Heavy selloffs in tech stocks hammered equity markets Thursday, tracking a plunge on Wall Street as disappointing earnings caused traders to panic that a long-running rally in the sector may have been overdone.
Paris tumbled more than two per cent nearing the half-way stage after Tokyo closed down 3.3 per cent, as a stronger yen added to the downward pressure on Japanese exporters.
‘Earnings season jitters have really taken hold,’ noted Joshua Mahony, chief market analyst at Scope Markets.
‘The risk-off sentiment permeating through financial markets has done little to help traditional havens such as the dollar and gold, with both losing ground alongside equities.’
Oil prices slid nearly two per cent Thursday.

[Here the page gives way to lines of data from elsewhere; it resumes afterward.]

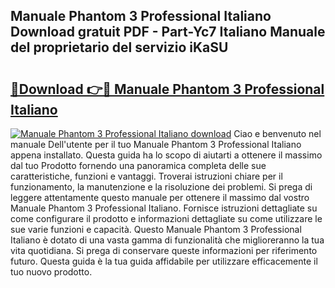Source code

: ## Manuale Phantom 3 Professional Italiano Download gratuit PDF - Part-Yc7 Italiano Manuale del proprietario del servizio iKaSU

# <h2><a href="http://dfg1lmh.blite.top/?on=Manuale+Phantom+3+Professional+Italiano">🔗Download 👉🔴 Manuale Phantom 3 Professional Italiano</a></h2>

[![Manuale Phantom 3 Professional Italiano download](https://i.imgur.com/lujVjoI.png)](http://dfg1lmh.blite.top/?on=Manuale+Phantom+3+Professional+Italiano)
Ciao e benvenuto nel manuale Dell'utente per il tuo Manuale Phantom 3 Professional Italiano appena installato. Questa guida ha lo scopo di aiutarti a ottenere il massimo dal tuo Prodotto fornendo una panoramica completa delle sue caratteristiche, funzioni e vantaggi. Troverai istruzioni chiare per il funzionamento, la manutenzione e la risoluzione dei problemi. Si prega di leggere attentamente questo manuale per ottenere il massimo dal vostro Manuale Phantom 3 Professional Italiano. Fornisce istruzioni dettagliate su come configurare il prodotto e informazioni dettagliate su come utilizzare le sue varie funzioni e capacità. Questo Manuale Phantom 3 Professional Italiano è dotato di una vasta gamma di funzionalità che miglioreranno la tua vita quotidiana. Si prega di conservare queste informazioni per riferimento futuro. Questa guida è la tua guida affidabile per utilizzare efficacemente il tuo nuovo prodotto.

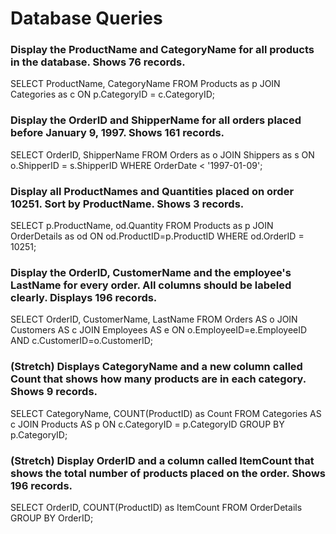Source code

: # Database Queries

### Display the ProductName and CategoryName for all products in the database. Shows 76 records.

SELECT 
	ProductName,
    CategoryName 
FROM Products as p
JOIN Categories as c
ON p.CategoryID = c.CategoryID;

### Display the OrderID and ShipperName for all orders placed before January 9, 1997. Shows 161 records.

SELECT 
	OrderID,
    ShipperName
FROM Orders as o 
JOIN Shippers as s 
ON o.ShipperID = s.ShipperID WHERE OrderDate < '1997-01-09';

### Display all ProductNames and Quantities placed on order 10251. Sort by ProductName. Shows 3 records.

SELECT
	p.ProductName,
	od.Quantity
FROM Products as p
JOIN OrderDetails as od
ON od.ProductID=p.ProductID WHERE od.OrderID = 10251;

### Display the OrderID, CustomerName and the employee's LastName for every order. All columns should be labeled clearly. Displays 196 records.

SELECT 
	OrderID,
    CustomerName,
    LastName
FROM Orders AS o JOIN
Customers AS c JOIN 
Employees AS e 
ON o.EmployeeID=e.EmployeeID AND c.CustomerID=o.CustomerID;

### (Stretch)  Displays CategoryName and a new column called Count that shows how many products are in each category. Shows 9 records.

SELECT CategoryName, COUNT(ProductID) as Count 
FROM Categories AS c
JOIN Products AS p
ON c.CategoryID = p.CategoryID GROUP BY p.CategoryID;

### (Stretch) Display OrderID and a  column called ItemCount that shows the total number of products placed on the order. Shows 196 records. 

SELECT OrderID, COUNT(ProductID) as ItemCount
FROM OrderDetails
GROUP BY OrderID;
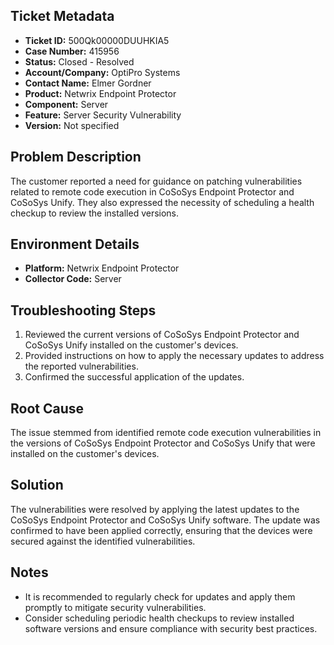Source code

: ## Ticket Metadata
- **Ticket ID:** 500Qk00000DUUHKIA5
- **Case Number:** 415956
- **Status:** Closed - Resolved
- **Account/Company:** OptiPro Systems
- **Contact Name:** Elmer Gordner
- **Product:** Netwrix Endpoint Protector
- **Component:** Server
- **Feature:** Server Security Vulnerability
- **Version:** Not specified

## Problem Description
The customer reported a need for guidance on patching vulnerabilities related to remote code execution in CoSoSys Endpoint Protector and CoSoSys Unify. They also expressed the necessity of scheduling a health checkup to review the installed versions.

## Environment Details
- **Platform:** Netwrix Endpoint Protector
- **Collector Code:** Server

## Troubleshooting Steps
1. Reviewed the current versions of CoSoSys Endpoint Protector and CoSoSys Unify installed on the customer's devices.
2. Provided instructions on how to apply the necessary updates to address the reported vulnerabilities.
3. Confirmed the successful application of the updates.

## Root Cause
The issue stemmed from identified remote code execution vulnerabilities in the versions of CoSoSys Endpoint Protector and CoSoSys Unify that were installed on the customer's devices.

## Solution
The vulnerabilities were resolved by applying the latest updates to the CoSoSys Endpoint Protector and CoSoSys Unify software. The update was confirmed to have been applied correctly, ensuring that the devices were secured against the identified vulnerabilities.

## Notes
- It is recommended to regularly check for updates and apply them promptly to mitigate security vulnerabilities.
- Consider scheduling periodic health checkups to review installed software versions and ensure compliance with security best practices.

Shares in French-Italian chip maker STMicroelectronics plunged 14 per cent and Infineon Technologies shed more than six per cent.
Nearly all sectors suffered, however, with Renault crashing over nine per cent and Gucci owner Kering down seven per cent.
Among the rare risers was consumer goods giant Unilever, which jumped nearly six per cent on well-received earnings.
Global stocks had pushed ever higher this year — with New York’s three main indexes hitting multiple records.
Tech titans such as Google parent Alphabet and chipmakers Nvidia and TSMC have been boosted by an explosion of interest in all things linked to artificial intelligence.
The rallies have been helped by blockbuster profits and upbeat outlooks, causing investors to pile in with cash owing to a fear of missing out.
However, with valuations pushing to dizzying heights, analysts have been warning about retreat, and Tuesday’s earnings from Tesla and Alphabet provided a selling opportunity.
Tesla said profits fell 45 per cent in the second quarter owing to price cuts and aggressive AI investment.
Seoul’s SK Hynix dived nearly nine per cent Thursday despite strong earnings, while Samsung lost two per cent.
Tokyo-listed Sony was off more than five per cent and Japanese investment giant SoftBank, which has pivoted into AI technologies, gave up 9.4 per cent.
Hong Kong and Shanghai fell despite a surprise cut in a key rate by the Chinese central bank.
The earnings shock comes as major economies struggle to mount growth recoveries even as central banks start to cut interest rates in the face of cooler inflation.
Business confidence in Europe’s biggest economy Germany unexpectedly weakened in July, a closely-watched survey showed Thursday.
The Ifo institute’s confidence barometer, based on a survey of around 9,000 companies, declined to 87 points from 88.6 points in June.Â
The fall was the third in a row and surprised analysts who had been expecting a small improvement in business morale.